我只是修改了一些代码,以便找到我的问题的答案。
show.js
define(function (require) {
return {
result: ko.observable(),
activate: function() {
//var moviesRepository = require("repositories/moviesRepository");
var self = this;
$.ajax({
url: "controllers/displaystring.php",
type: "get",
data: {input:"show"},
dataType: "html",
success: function(data){
self.result(data);
debugger;
}});
}
};
});
displaystring.php
<?php
function display() {
echo 'Hi I am some random '.rand().' output from the server.';
}
display();
//echo "Hello World!";
?>
And that's it! You don't have to type the entire HTML code for the PHP file. Just include the PHP script and you will get the output.
就是这样!您不必键入PHP文件的整个HTML代码。只需包含PHP脚本,您就可以获得输出。

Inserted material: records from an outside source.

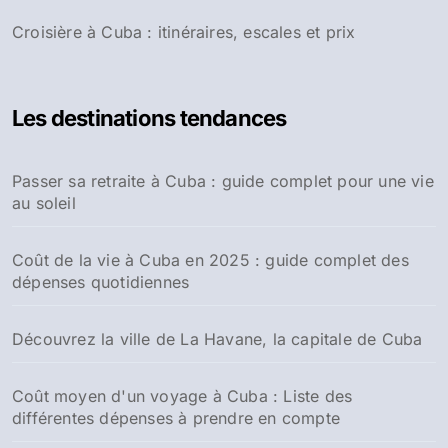
Croisière à Cuba : itinéraires, escales et prix
Les destinations tendances
Passer sa retraite à Cuba : guide complet pour une vie
au soleil
Coût de la vie à Cuba en 2025 : guide complet des
dépenses quotidiennes
Découvrez la ville de La Havane, la capitale de Cuba
Coût moyen d'un voyage à Cuba : Liste des
différentes dépenses à prendre en compte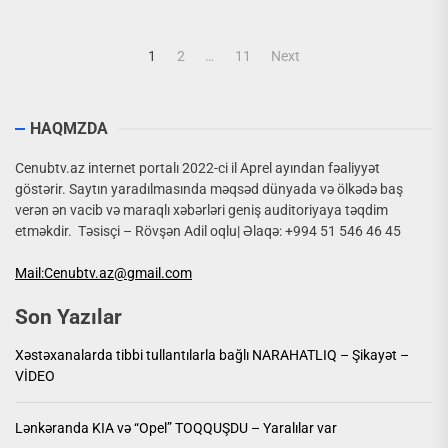
Yazı
1
2
…
11
Next
naviqasiyası
HAQMZDA
Cenubtv.az internet portalı 2022-ci il Aprel ayından fəaliyyət
göstərir. Saytın yaradılmasında məqsəd dünyada və ölkədə baş
verən ən vacib və maraqlı xəbərləri geniş auditoriyaya təqdim
etməkdir. Təsisçi – Rövşən Adil oqlu| Əlaqə: +994 51 546 46 45
Mail:Cenubtv.az@gmail.com
Son Yazılar
Xəstəxanalarda tibbi tullantılarla bağlı NARAHATLIQ – Şikayət –
VİDEO
Lənkəranda KIA və “Opel” TOQQUŞDU – Yaralılar var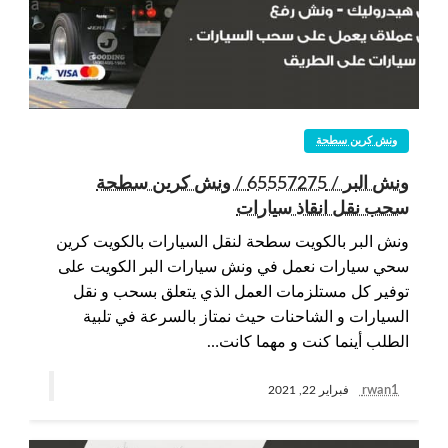
ونش كرين سطحة
ونش البر / 65557275 / ونش كرين سطحة
سحب نقل انقاذ سيارات
ونش البر بالكويت سطحة لنقل السيارات بالكويت كرين
سحي سيارات نعمل في ونش سيارات البر الكويت على
توفير كل مستلزمات العمل الذي يتعلق بسحب و نقل
السيارات و الشاحنات حيث نمتاز بالسرعة في تلبية
الطلب أينما كنت و مهما كانت…
rwan1
فبراير 22, 2021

Thank you all very much for your help. :)
非常感谢你的帮助。 :)
#4
0
Have only PHP script like @tyagi mentioned & change $_POST('string') to $_POST['string].
只有像@tyagi这样的PHP脚本提到并将$ _POST('string')更改为$ _POST ['string]。
#5
0
Make Sure You didn't print the html in config file or constructor or something like that. I got the the same problem. Solution is to create separate file to handle the ajax request.
确定您没有在配置文件或构造函数或类似的东西中打印html。我遇到了同样的问题。解决方案是创建单独的文件来处理ajax请求。